Sabri Kuşkonmaz’ın “eğlenceli” ve çok değerli bir romanı hakkında yazmalıyım..
Romanın adı da bu yargıyı doğrulayacak nitelikte;
“Amerika’yı Krizden Kurtaracak Acele Komünistler Aranıyor”, Berfin Yayınları, Ocak 2009, 223 Sayfa.
Vikipedi’de, başlangıcı Aralık 2007, bitişi de 2009 Haziran olarak verilmiştir, bu küresel krizin…
2008 krizinden çıkmak için ABD Başkanı çözüm arar, danışmanlarından biri, “komünist çözüm” önerir, Başkan bunu beğenir, duruma en uygun komünistlerin Türkiye’de olduğu saptanır, altı kişiyi Amerika’ya götürmek üzere çabalar başlar, bir dizi gülünç ve “eğlenceli” olaylardan sonra Amerika’ya varılır ve yine orada da ilginç gelişmelerden sonra ekibin biri hariç beş kişisi Türkiye’ye döner.
Konu kısaca budur.
Romanda iki-üç sayfalık bölümler “yer ve saat” belirtilerek verilmiştir. Türkiye, ABD ve Güney Büyük Okyanus’ta bir ada devleti olan Vanuatu’da geçmektedir olaylar.

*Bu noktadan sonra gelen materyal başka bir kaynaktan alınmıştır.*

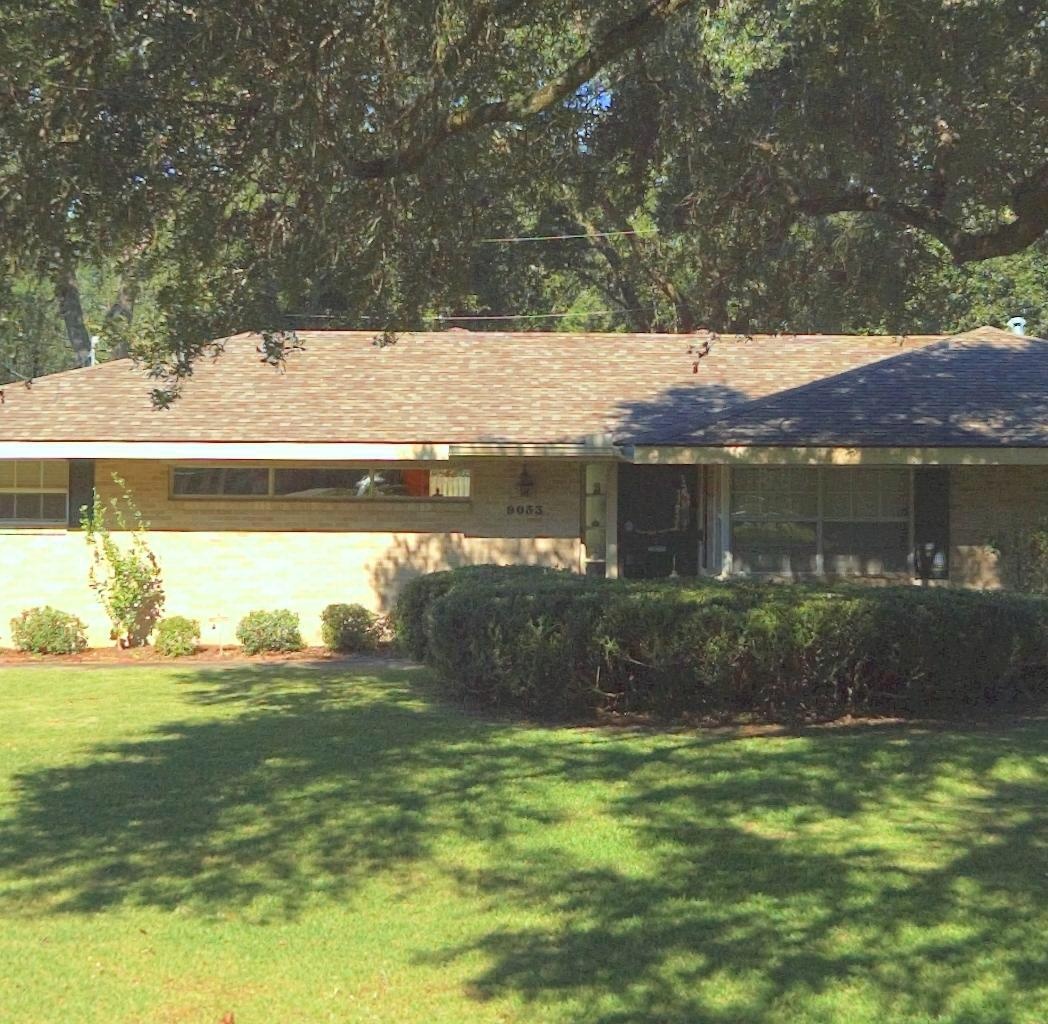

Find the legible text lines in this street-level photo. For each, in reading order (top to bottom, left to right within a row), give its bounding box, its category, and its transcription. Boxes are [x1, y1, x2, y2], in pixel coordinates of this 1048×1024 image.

[505, 503, 545, 517] StreetNumber: 9033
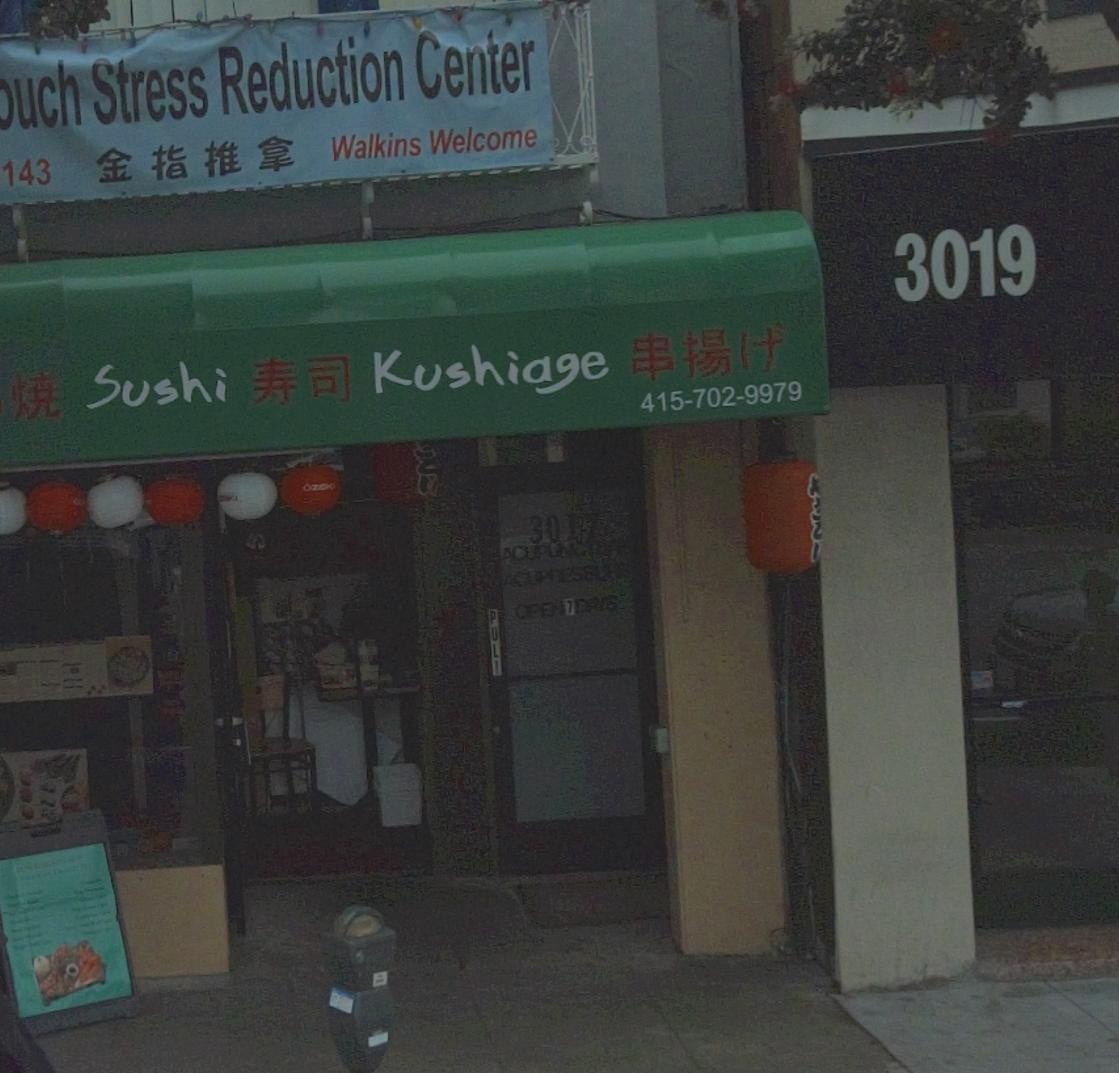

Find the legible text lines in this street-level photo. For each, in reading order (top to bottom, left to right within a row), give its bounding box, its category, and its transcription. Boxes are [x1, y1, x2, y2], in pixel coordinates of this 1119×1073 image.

[0, 27, 537, 134] BusinessName: *uch Stress Reduction Center
[329, 123, 540, 165] None: Walkins Welcome
[0, 156, 53, 190] None: 143
[892, 221, 1040, 306] StreetNumber: 3019
[84, 357, 229, 412] None: Sushi
[371, 342, 615, 398] None: Kushiage
[639, 379, 805, 415] None: 415-702-9979
[301, 482, 320, 493] None: oz
[526, 511, 602, 544] StreetNumber: 3017
[501, 543, 548, 565] None: ACUP
[501, 558, 633, 591] None: ACUPRESSU**
[515, 593, 620, 622] None: OPEN 7 DAYS
[487, 608, 502, 679] None: PULL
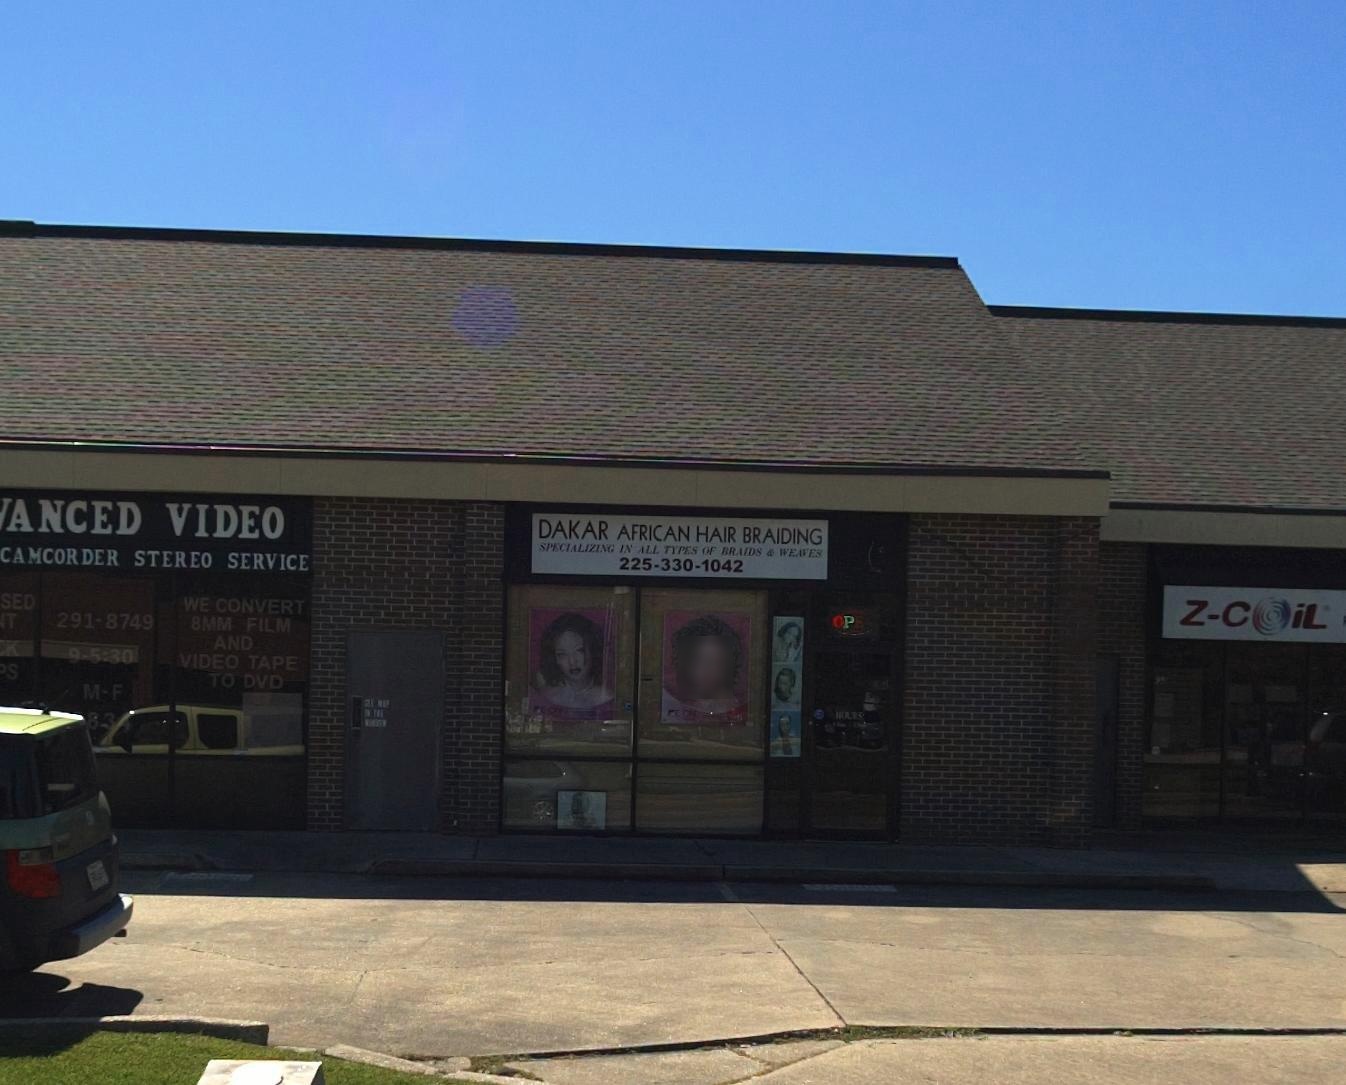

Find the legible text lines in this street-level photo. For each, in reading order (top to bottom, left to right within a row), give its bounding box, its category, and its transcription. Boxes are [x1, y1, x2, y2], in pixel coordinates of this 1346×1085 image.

[2, 493, 289, 543] BusinessName: ANCED VIDEO
[536, 517, 825, 549] BusinessName: DAKAR AFRICAN HAIR BRAIDING
[9, 544, 313, 574] None: AMCORDER STEREO SERVICE
[535, 540, 826, 560] None: SPECIALIZING IN ALL TYPES OF BRAIDS & WEAVES
[617, 555, 747, 576] None: 225-330-1042
[4, 611, 20, 632] None: T
[0, 591, 38, 612] None: SED
[54, 609, 157, 633] None: 291-8749
[188, 613, 294, 636] None: 8MM FILM
[180, 595, 309, 617] None: WE CONVERT
[829, 612, 866, 633] None: OPE
[1173, 596, 1332, 632] BusinessName: Z-C*iL
[4, 661, 21, 683] None: S
[5, 636, 22, 660] None: K
[66, 645, 136, 667] None: 9-5:30
[81, 681, 125, 702] None: M-F
[210, 633, 257, 653] None: AND
[176, 651, 300, 673] None: VIDEO TAPE
[206, 670, 288, 692] None: TO DVD
[85, 708, 121, 734] StreetNumber: 83
[680, 707, 699, 720] None: ON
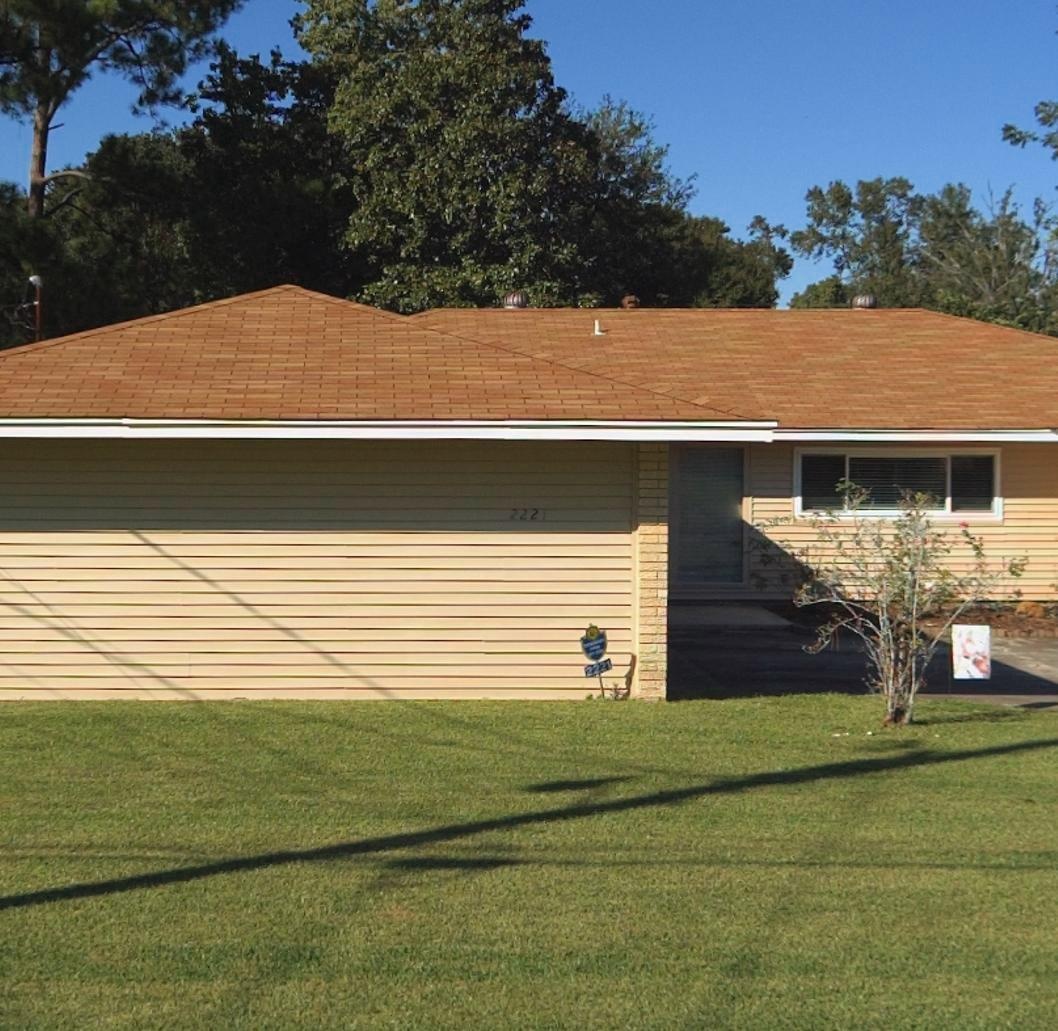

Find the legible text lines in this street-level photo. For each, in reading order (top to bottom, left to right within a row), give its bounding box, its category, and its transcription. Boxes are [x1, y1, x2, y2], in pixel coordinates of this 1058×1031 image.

[508, 507, 548, 522] StreetNumber: 2221
[584, 657, 613, 678] StreetNumber: 2221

Bu bölümlendirme okunurluğu kolaylaştırmıştır.
Kitap, toplumsal bir gelişmenin edebiyata-romana yansıması bağlamında değerlendirilebilir.
Romanın, giderilmesi gereken çok sayıda basım hatası-eksiği var, bunlar bu yazının sahibi yazar tarafından kitap üzerinde işaretlenmiş ve doğrusu gösterilmiştir.
Söz konusu olan bu büyük kriz döneminde, Türkiye’de sermaye siyaseti ve medya, krizin varlığını ve etkilerini gizlemek için tüm çabayı harcamıştır.(sayfa 31)
Sayfa 33’te; çok az, bir değini gibi olsa da, bölüşümün bozulmasına ilişkin bir cümle yer almıştır.
“…Neyse ki, krize rağmen üç elmas taşlı yüzük satışları bulvarlarda sürüyordu.”
Romanda çok önemli çizgilerden biri de, Fethiye Ölüdeniz ‘de yer alan Ata Otel’in her bakımdan anti-kapitalist bir turizm anlayışına sahip olduğunun vurgulanmasıdır. (sayfa 40-41)
Bir taşlama(yergi) güzelliği örneği verebiliriz kitaptan;
“…Küçük kasaba bakkalı Rafet’in dükkanında her şeyi bulmak mümkündü; dosya kağıdı bile. Bu tür dükkanlar sadece Nişantaşı’na ve Orhan Pamuk’un romanlarına özgü değildi haliyle.”(sayfa 48)
Sayfa 60’ta, krizin nasıl başladığı veya nedenleri üzerine giriş niteliğinde bir küçük metin bulunsa da yeterli sayılamaz, belki farklı diyaloglarla ,ana akım iktisat teorilerinin bunu açıklayamayacağı, finansal piyasalar başta olarak ekonominin tekelleştiği, reel sektörün finansal sektör egemenliğine girdiği bir biçimde vurgulanabilirdi, ya da roman kişilerinden birine söyletilebilirdi.
Bunu söylerken, ABD’nin “milyonlarca dolarlık kurtarma paketlerinin” işe yaramadığına ilişkin yazarın vurgusunu da belirterek hakkını teslim edelim.
Yine roman yazarı Sabri Kuşkonmaz, Türkiye’ye ve Türklere ilişkin ilginç saptamalarda bulunur.
Aklıyla değil, duyu organlarıyla düşünen bir toplum olmak.
Komik bir ülke olmak ve komiği temel alan romanların yazılmasına gereksinim duyulmaması..
Fethiye Ölüdeniz ‘deki su fiyatının bakkalın dört katı olması..
Türklerin saatlerce hiçbir konuya bağlı olmadan konuşabilmek gibi çok özel bir yeteneklerinin olması..
Kitapta hem Amerikan hem de Türk bürokrasisine ilişkin ironi yüklü saptamalar da bulmaktayız.
Türkiye komünistleri, Sovyetlerin çözülüşü, Türkiye’de kaynakların- özellikle su varlığının- kullanılması gibi konularda da geniş tartışmalara kaynaklık edebilecek görüşlerin bulunduğunu iletelim.
İlginç bir iktisat-edebiyat buluşması örneği olan bu değerli yapıtın sahibi şair-hukukçu-yazar Sabri Kuşkonmaz’ı kutlar, bu yöndeki yeni çalışmalarını merakla bekleriz.